While several applications for alienations are received on a monthly basis, these are repeatedly sent back without any decisions being taken, sometimes for years on end.

In the last Spelum Committee meeting, which like all other council committee meetings has been postponed this month following the court order against the executive mayor, Mangaliso Matika, several applications for alienations were once again included on the agenda.

One application for the purchase of plots in McKenna Lane for the development of houses, was originally received by the municipality in May 2015. Another one for property in Pescodia for the establishment of a business, also dates back more than three years ago.

One application for a site between Mondile Street and Strange Nkosi Street dates back to 2006. In a letter from the developer to the municipality, which is dated September 2015, the applicant points out that he applied for the site in 2006 and 2008. “We received a letter that stated that we can build but later we received another letter that we must not build,” the applicant points out in his letter.

“Building materials were bought and we are afraid that it is getting damaged and rusted. We already forfeited R500 000 from our sponsors for the first stage of the building last year. They have only given us this year to build so it will also be forfeited.”

The application was for a church for the community that could also have been used as a one-stop centre and a crèche. The ground was valued in 2015 at R1.2 million.
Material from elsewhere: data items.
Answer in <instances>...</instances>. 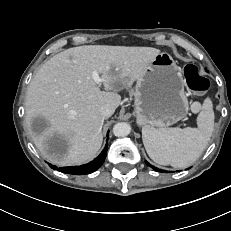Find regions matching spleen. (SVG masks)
Wrapping results in <instances>:
<instances>
[{
  "label": "spleen",
  "mask_w": 231,
  "mask_h": 231,
  "mask_svg": "<svg viewBox=\"0 0 231 231\" xmlns=\"http://www.w3.org/2000/svg\"><path fill=\"white\" fill-rule=\"evenodd\" d=\"M198 128H142V140L149 157L160 165L185 168L206 148L214 129V112L206 98L197 117Z\"/></svg>",
  "instance_id": "spleen-1"
}]
</instances>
An application by a city resident to purchase the alley behind his house to improve security is still on the agenda after five years. The original application was received in 2013.

Another item that has repeatedly been on the agenda of the Spelum Committee for almost 10 years is that of the old DFA building.

A notice of motion to evict the tenant from the building will be heard in the Northern Cape High Court later this month.


An application to lease the building for the purposes of operating a nightclub/sportsman’s bar was originally received by the municipality in 2009. The matter was debated backwards and forwards for years on end, without a lease agreement ever being signed or a monthly rental stipulated by the municipality.

It is estimated that there is currently a total rental liability on the building of R450 000 based on a proposed retail of R5 000 from December 1 2009 till June 30 2017 (90 months).

The future use of the building has still not been determined.

Last year, nine employees in the town planning department of the municipality were suspended and two private companies were appointed for a period of 12 months, from April 2017 to April this year at a total cost of around R1.4 million, to ensure continuity in the section.

It was pointed out at the time that the companies appointed would also assist in the technical capacitation for the processing of building plans.

Municipal spokesperson, Sello Matsie, said yesterday that of the nine employees in the town planning section who were suspended, three were dismissed and three were given written warnings. “One case is still pending, while two employees passed away.”

He also confirmed that the municipality was still making use of the two private companies at the pre-agreed cost in terms of the agreement of R130 000 a month.

“The municipality receives an average of around 100 applications for alienations a year.”

He added that around 75% of the current applications were in the process of being attended to, while the remainder had been submitted to the committee for approval or disapproval.

“This includes applications for the leasing of municipal-owned ground as well as the purchasing of land and rezoning.”

Matsie stated further that the reason for the few applications processed last year could be attributed to the staffing issues in the specific department. “There was a backlog which we are dealing with currently.”

The spokesperson pointed out further that the number of applications for the acquisition of municipal land had increased following the growth of the city.